早上她剛一出去,就發現有一名戰士等在門口。
「沈同志,你醒了,我帶你去吃早飯吧。」
「啊,在這裡還包吃包住的?」
沈雲舒有些驚訝,但又想起自己還沒洗漱。
「你們這平時可以到哪裡洗漱?我想刷個牙洗個臉再去吃早飯可以嗎?」
「當然可以,那邊有洗漱台我帶你去。」
在戰士的帶領下,沈雲舒終於找到了洗漱和上廁所的地方。
她讓戰士先在一邊等著,自己飛快的去上了個廁所,又簡單的洗漱了一下還紮了個頭髮。
之後戰士帶著她來到食堂,告訴她之後一日三餐都可以來這裡吃飯。
沈雲舒點了點頭表示自己知道了,就讓她自己去忙。
沈雲舒早上吃的比較簡單,一碗稀飯兩個包子就差不多了。
吃過早飯後她又去看望哥哥,她剛一走到門口,就看到一人急急忙忙的沖了過來。
「好消息!有好消息!血清找到了!血清找到了!」
他剛一靠近就被警衛員叫住了。
「這裡是領導休養的地方,不是讓你咋咋呼呼的地方。」
「血清找到了但是沒有送過來也是沒有用的,畢竟遠水解不了近火!」
被警衛員這麼一說,過來報信的戰士立刻收斂了心神。
他意識到自己太激動了,有點沒注意分寸。
他嚇得趕緊捂住自己的嘴巴,接著認真的點了點頭。
「好,我知道了。
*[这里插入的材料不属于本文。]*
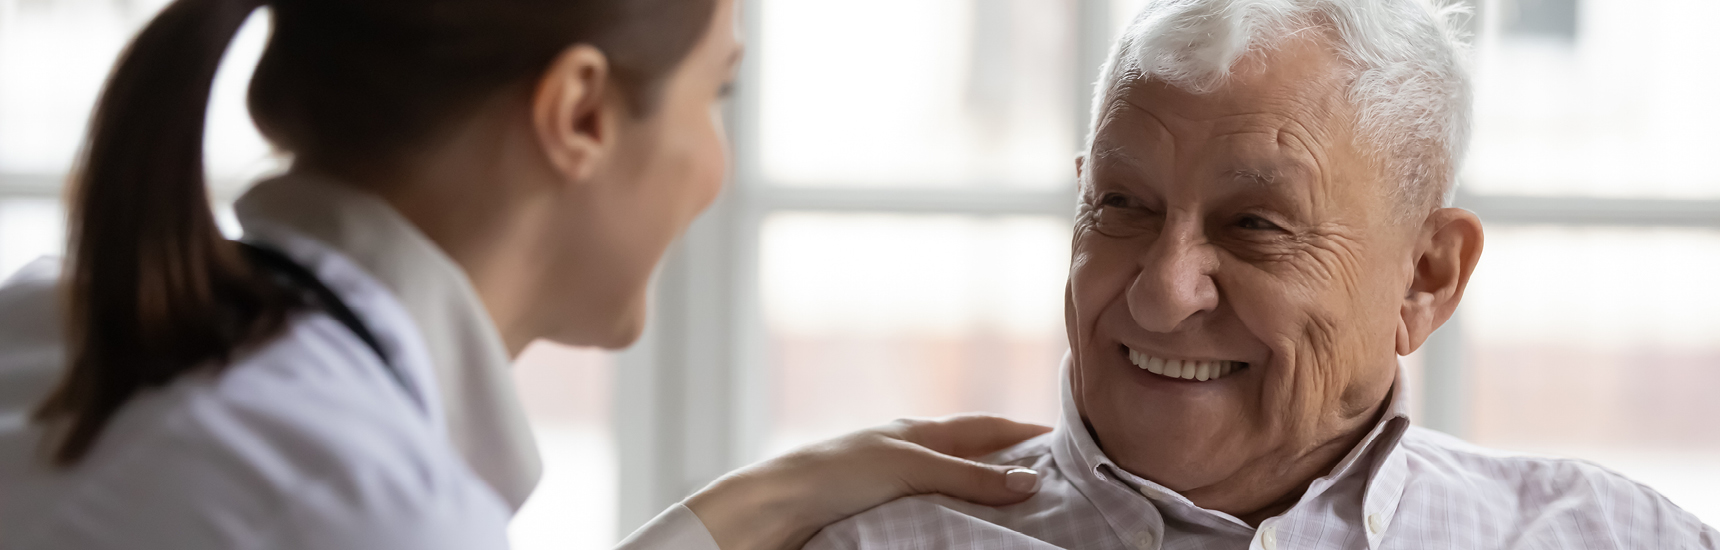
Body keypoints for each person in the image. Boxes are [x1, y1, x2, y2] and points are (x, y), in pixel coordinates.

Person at [0, 0, 1052, 548]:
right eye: (713, 97)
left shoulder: (52, 320)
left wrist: (779, 492)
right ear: (580, 114)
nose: (715, 168)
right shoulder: (357, 502)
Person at [803, 0, 1720, 548]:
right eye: (1123, 205)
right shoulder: (867, 541)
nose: (1163, 293)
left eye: (1256, 226)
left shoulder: (1615, 539)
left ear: (1425, 280)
」
「通訊部的人打電話過來,說血清後天下午才能送過來。」
戰士公事公辦的回答問題,警衛員聽了這話卻急的要死。
「我們沈師長情況都已經這麼嚴重了,竟然還要後天下午才能送過來?」
「銀環蛇原本就是劇毒的蛇,我們師長的傷雖然經過了簡單處理,但現在情況還非常危急。」
「要是今天能把血清送過來,還能來得及救,要是等到後天黃花菜都涼了!」
「跟給你打電話的人回個電話,就說無論如何明天上午都要送過來!」
「火車跑的慢就用汽車,汽車跑的慢就用飛機,不惜一切代價要救下我們師長!」
警衛員完全站在沈雲霆這邊,以他的身體安全為第一要務。
沈雲舒站在門邊上往病房裡看了看,雖然隔得很遠,但她還是清楚的看到,原本昏迷不醒的哥哥,他的眼睫毛輕輕的顫了顫。